Tracy O'Neill is the author of the The Hopeful, one of Electric Literature's Best Novels of 2015, and Quotients, forthcoming from Soho Press. In 2015, she was named a National Book Foundation 5 Under 35 honoree, long-listed for the Flaherty-Dunnan Prize, and was a Narrative Under 30 finalist. In 2012, she was awarded the Center for Fiction's Emerging Writers Fellowship. Her writing has appeared in Granta, Rolling Stone, The Atlantic, the New Yorker, LitHub, BOMB, Vol. 1 Brooklyn, The Literarian, New World Writing, Narrative, Scoundrel Time, Guernica, Bookforum, Electric Literature, Grantland, Vice, The Guardian, VQR, and the San Francisco Chronicle. She holds an MFA in fiction from the City College of New York and an MA in communications from Columbia University. She currently teaches at the City College of New York and is editor-in-chief of the literary journal Epiphany.
Dennis Norris II
Dennis Norris II is the author of the chapbook Awst Collection—Dennis Norris II published by Awst Press in February 2018. Their writing has been supported by The MacDowell Colony, Tin House, and Kimbilio Fiction, and their short stories have garnered nominations for the 2017 Pushcart Prize and been named a finalist for the 2018 Best Small Fictions Prize. Their story Last Rites appears in the anthology Everyday People: The Color of Life, recently published by the Atria Books imprint of Simon and Schuster. They currently serve as Fiction Editor at Apogee Journal, Assistant Fiction Editor at The Rumpus, and co-host of the popular podcast Food 4 Thot. They are currently at work on their debut novel. You can learn more at www.dennisnorrisii.com.
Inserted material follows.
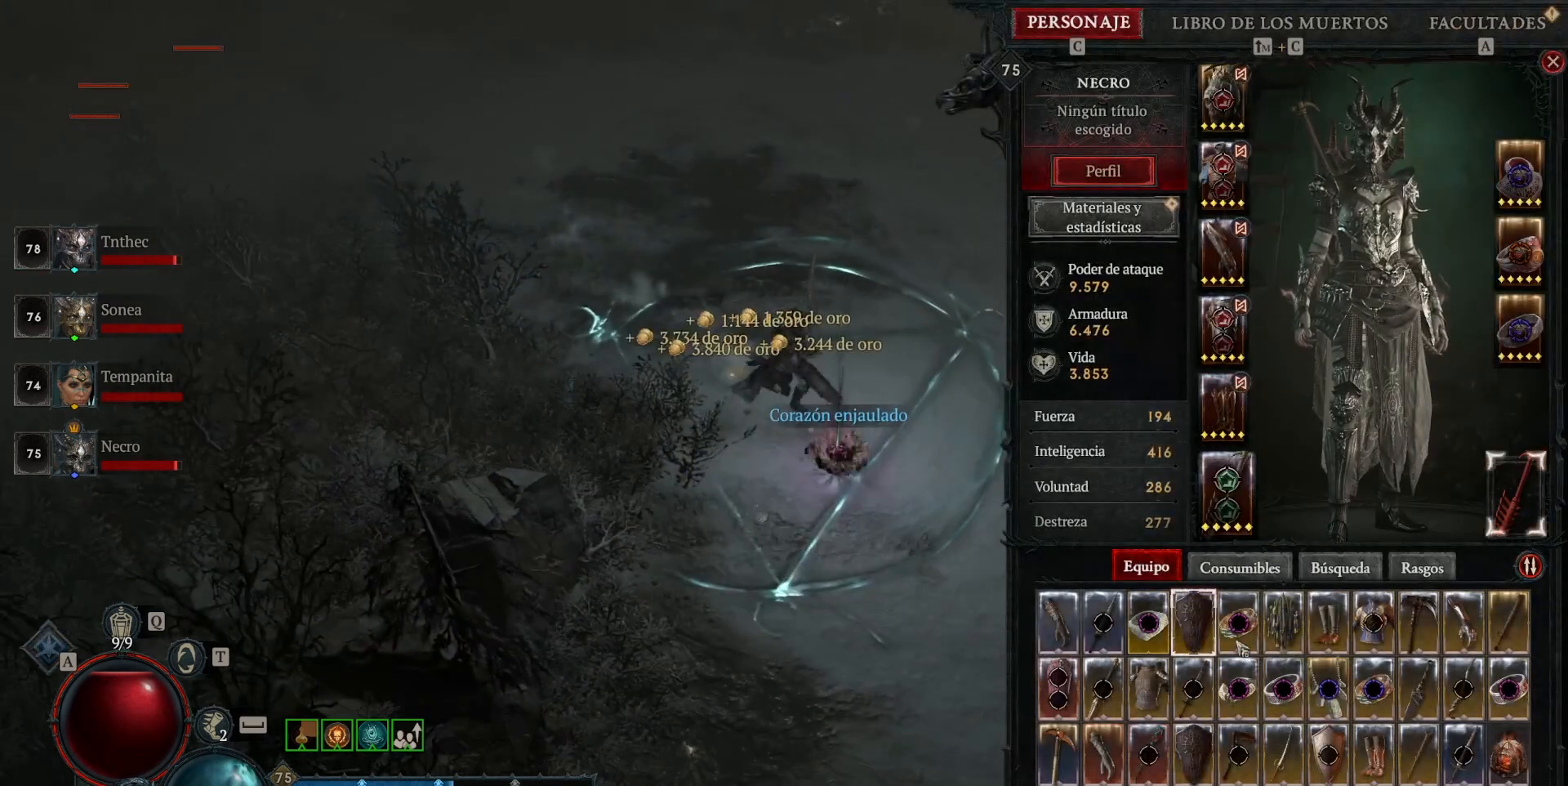
{"keys": [], "mouse": [], "events": []}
Melissa Rivero was born in Peru and raised in Brooklyn. Her writing has taken her to the Bread Loaf Writers Conference, the VONA/Voices Workshops, and the Norman Mailer Writers Colony. In 2015, Melissa was an Emerging Writers Fellow at the Center for Fiction. She is a graduate of NYU and Brooklyn Law School. Her debut novel, The Affairs of the Falcóns, will be published by Ecco in April, 2019.